The average Alexa music recommender conversation comprises roughly four Alexa prompts and customer responses, but not everyone wants to end the conversation so soon, says Luo. “I’ve seen conversations in which the customer is exploring music, or playing with Alexa, reach close to 100 turns!”

And this variety of customer goals is built into the system, Ye adds: “It’s not black and white, where the system decides it’s asked enough questions and just starts offering music samples. The system can take the lead, or the customer can take the lead. It’s very fluid.”

Looking ahead

While the ML-led improvements are already substantial, the team says there is plenty of scope to do more in future. “We are exploring reward functions beyond ‘prompt usefulness’ in a current project, and also which conversational actions are better for helping users reach a successful playback,” says Luo.

The team is also exploring the potential of incorporating sentiment analysis — picking up how a customer is feeling about something based on what they say and how they say it.
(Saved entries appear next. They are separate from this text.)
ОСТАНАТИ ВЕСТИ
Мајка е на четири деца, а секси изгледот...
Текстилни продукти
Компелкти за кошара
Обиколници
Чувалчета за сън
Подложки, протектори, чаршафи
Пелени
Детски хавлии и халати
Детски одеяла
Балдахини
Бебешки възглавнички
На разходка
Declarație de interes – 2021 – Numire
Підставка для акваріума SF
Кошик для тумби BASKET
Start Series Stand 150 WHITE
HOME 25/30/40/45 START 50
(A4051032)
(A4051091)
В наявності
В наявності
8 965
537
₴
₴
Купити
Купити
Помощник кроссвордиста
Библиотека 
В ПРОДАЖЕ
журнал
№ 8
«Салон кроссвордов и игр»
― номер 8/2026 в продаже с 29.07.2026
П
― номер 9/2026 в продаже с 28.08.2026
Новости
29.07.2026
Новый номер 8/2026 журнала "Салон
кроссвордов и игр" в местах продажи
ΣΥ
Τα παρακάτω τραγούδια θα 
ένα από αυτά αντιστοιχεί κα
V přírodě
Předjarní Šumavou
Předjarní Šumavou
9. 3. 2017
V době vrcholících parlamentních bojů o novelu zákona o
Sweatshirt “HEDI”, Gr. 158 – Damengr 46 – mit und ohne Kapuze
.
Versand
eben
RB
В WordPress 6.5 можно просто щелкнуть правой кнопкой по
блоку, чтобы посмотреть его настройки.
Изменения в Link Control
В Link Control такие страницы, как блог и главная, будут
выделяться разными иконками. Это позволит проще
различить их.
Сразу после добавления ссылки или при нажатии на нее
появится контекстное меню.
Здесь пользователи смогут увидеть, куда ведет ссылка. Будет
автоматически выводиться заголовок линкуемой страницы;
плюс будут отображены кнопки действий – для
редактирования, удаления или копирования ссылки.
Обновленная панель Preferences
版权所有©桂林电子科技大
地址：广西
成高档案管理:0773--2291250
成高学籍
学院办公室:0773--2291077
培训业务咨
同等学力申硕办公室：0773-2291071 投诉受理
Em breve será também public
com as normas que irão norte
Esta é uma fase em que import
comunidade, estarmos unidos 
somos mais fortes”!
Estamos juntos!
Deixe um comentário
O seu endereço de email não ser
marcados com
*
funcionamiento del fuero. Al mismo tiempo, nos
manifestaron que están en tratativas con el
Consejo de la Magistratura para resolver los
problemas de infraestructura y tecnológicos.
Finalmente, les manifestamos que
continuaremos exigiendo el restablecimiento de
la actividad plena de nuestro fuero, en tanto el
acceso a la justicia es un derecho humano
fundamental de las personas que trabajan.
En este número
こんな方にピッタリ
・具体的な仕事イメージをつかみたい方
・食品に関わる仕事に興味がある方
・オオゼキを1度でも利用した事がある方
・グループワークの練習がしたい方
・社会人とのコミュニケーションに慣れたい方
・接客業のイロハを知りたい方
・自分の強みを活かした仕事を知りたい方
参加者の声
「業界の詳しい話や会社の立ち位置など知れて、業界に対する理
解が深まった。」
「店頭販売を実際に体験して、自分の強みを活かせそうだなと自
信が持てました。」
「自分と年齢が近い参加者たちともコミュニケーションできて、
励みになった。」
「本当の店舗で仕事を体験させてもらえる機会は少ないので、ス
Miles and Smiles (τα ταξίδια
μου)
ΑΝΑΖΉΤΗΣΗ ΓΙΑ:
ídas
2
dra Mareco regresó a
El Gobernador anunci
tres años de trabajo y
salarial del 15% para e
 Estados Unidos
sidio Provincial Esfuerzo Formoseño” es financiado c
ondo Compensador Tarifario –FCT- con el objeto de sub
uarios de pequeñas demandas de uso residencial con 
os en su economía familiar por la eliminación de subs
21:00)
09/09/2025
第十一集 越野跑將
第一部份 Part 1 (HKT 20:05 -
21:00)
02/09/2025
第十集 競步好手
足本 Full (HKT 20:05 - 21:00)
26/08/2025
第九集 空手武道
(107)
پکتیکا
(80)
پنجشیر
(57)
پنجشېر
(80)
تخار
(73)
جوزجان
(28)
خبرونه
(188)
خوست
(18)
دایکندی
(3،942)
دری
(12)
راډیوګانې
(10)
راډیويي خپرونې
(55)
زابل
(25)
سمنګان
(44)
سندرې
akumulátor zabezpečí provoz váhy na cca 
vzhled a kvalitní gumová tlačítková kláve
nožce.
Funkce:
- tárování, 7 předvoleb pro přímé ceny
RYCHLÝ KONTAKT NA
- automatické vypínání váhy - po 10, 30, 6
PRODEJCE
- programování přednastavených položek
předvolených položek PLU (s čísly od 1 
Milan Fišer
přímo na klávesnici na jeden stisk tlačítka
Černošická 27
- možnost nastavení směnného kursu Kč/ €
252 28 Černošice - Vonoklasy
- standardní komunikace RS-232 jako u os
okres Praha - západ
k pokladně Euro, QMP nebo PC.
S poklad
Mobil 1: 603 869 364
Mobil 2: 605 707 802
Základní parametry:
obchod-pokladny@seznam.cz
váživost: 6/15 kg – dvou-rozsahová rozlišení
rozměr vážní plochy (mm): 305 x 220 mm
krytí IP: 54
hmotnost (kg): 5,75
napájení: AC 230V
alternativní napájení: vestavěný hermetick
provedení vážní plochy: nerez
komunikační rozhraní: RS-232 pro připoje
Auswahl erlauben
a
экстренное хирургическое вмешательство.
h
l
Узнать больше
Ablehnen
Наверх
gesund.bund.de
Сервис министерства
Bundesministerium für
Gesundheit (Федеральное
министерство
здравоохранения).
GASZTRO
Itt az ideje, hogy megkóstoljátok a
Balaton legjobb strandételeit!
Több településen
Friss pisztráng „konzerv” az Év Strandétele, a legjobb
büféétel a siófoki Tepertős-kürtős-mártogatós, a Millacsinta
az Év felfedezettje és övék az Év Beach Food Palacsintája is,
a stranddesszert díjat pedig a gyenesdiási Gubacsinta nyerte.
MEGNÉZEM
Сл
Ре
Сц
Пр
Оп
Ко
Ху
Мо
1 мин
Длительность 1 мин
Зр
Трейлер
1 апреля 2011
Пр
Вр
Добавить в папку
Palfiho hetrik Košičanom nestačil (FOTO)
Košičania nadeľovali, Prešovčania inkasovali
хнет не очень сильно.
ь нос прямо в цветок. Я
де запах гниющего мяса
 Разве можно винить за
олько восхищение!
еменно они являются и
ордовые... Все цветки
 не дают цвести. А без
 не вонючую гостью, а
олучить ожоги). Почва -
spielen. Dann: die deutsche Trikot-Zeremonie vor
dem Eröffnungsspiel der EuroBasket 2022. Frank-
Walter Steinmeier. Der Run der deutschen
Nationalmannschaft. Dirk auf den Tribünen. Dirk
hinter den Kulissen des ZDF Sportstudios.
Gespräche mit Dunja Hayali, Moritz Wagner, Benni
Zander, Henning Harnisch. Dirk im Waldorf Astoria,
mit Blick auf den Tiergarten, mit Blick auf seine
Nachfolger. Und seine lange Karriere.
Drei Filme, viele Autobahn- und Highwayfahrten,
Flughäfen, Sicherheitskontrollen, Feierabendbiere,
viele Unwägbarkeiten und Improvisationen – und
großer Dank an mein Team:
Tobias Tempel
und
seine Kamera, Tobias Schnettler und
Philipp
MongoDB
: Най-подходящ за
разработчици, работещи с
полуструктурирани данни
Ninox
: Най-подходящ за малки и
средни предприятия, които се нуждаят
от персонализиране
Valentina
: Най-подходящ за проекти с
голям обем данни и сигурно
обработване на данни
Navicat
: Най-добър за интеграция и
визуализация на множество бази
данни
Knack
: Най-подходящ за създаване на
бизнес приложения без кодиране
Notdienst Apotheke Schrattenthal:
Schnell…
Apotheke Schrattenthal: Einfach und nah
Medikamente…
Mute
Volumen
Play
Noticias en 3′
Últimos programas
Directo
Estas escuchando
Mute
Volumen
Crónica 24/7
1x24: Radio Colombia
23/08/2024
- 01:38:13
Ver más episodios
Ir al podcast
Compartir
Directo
For example, there’s a difference between a customer responding “Hmm, OK”, “Yes”, “YES!” or “Brilliant, I love it” to an Alexa suggestion.

The conversational experience adapts the response phrasing and tone-of-voice as the conversation progresses to provide a more empathetic conversational experience for the user. “We estimate how close the customer is getting to the goal of finding their music based on a number of factors that include the sentiment of past responses, estimates on how well we understood them, and how confident we are that the sample candidates match their desires,” explained Ed Bueche, senior principal engineer for Amazon Music.

Those factors are rolled into a score that is used to adjust the empathy of the response. “In general, our conversational effort strives to balance cutting edge science and technology with real customer impact,” Bueche said. “We’ve had a number of great partnerships with other research, UX, and engineering teams within Amazon.”